2026 song by Natasha Hamilton

"White Feather" is a song by English singer and former Atomic Kitten member Natasha Hamilton. It was released on 22 May 2026 as the third single from her debut extended play, Extraction (2026). Written by Hamilton and Andy Gannon and produced by the latter, it was released via her record label, Morpho Records. Lyrically, the song is a tribute to Hamilton's grandmother and was described as "delicate yet powerful" by CelebMix. A music video was released alongside the single, featuring Hamilton and members of her family.

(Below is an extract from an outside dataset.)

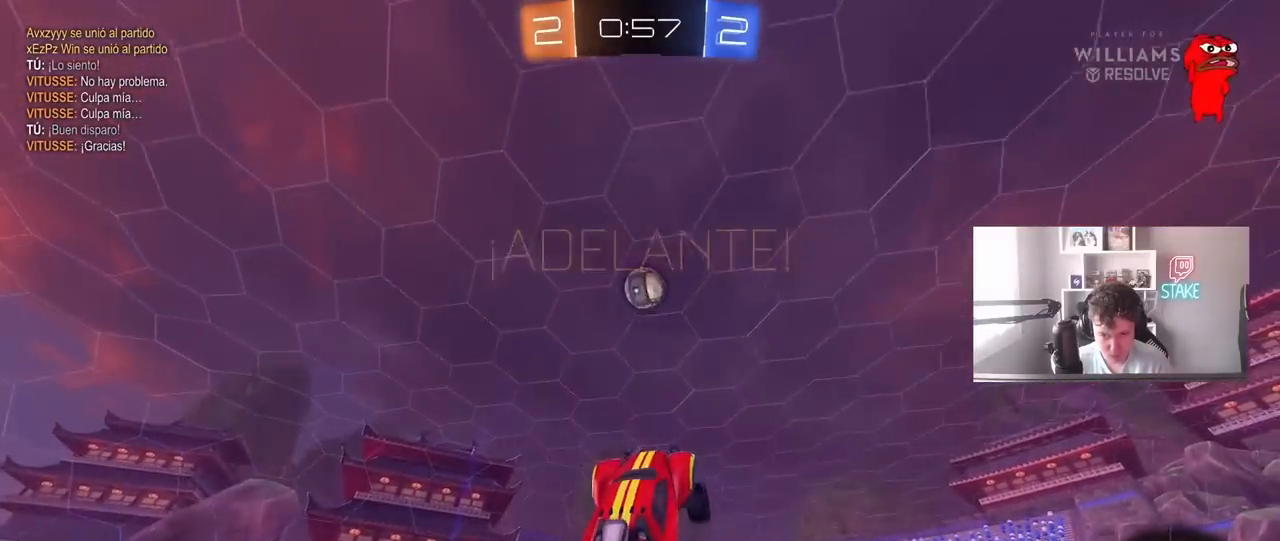
{"keys": ["a"], "mouse": ["left"], "mouse_move": "still", "events": [[50, "a", "down"], [100, "w", "up"], [200, "a", "up"], [200, "d", "down"], [233, "w", "down"], [383, "d", "up"], [383, "w", "up"], [467, "a", "down"]]}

==Background and release==
In January 2026, Hamilton began teasing new music and subsequently released the single "Numb". In March 2026, Hamilton announced her debut extended play (EP), Extraction, set for release on 3 July 2026, as well as releasing "Fantasy" as her next single the same day. The track list was subsequently confirmed and Hamilton revealed "White Feather" as her next single on 7 May. The song was written by Hamilton, along with Andy Gannon, the latter of whom also produced the track, and was released on 22 May 2026. Lyrically, the song is a tribute to Hamilton's grandmother, with Hamilton describing it as "a tribute to my Nan, who has been my guardian angel throughout my life. When I've been lost or uncertain, she's sent a sign and guided me." The cover art for the single, which depicts a white feather, was created by Liverpool-based artist John Charles. Speaking of the single's cover, Hamilton said she "knew the single cover for "White Feather" had to be different too, so I worked with the "incredibly talented" Charles. It was important for me to work with someone from Liverpool, and you just have to look at Charles' work to see why I chose him."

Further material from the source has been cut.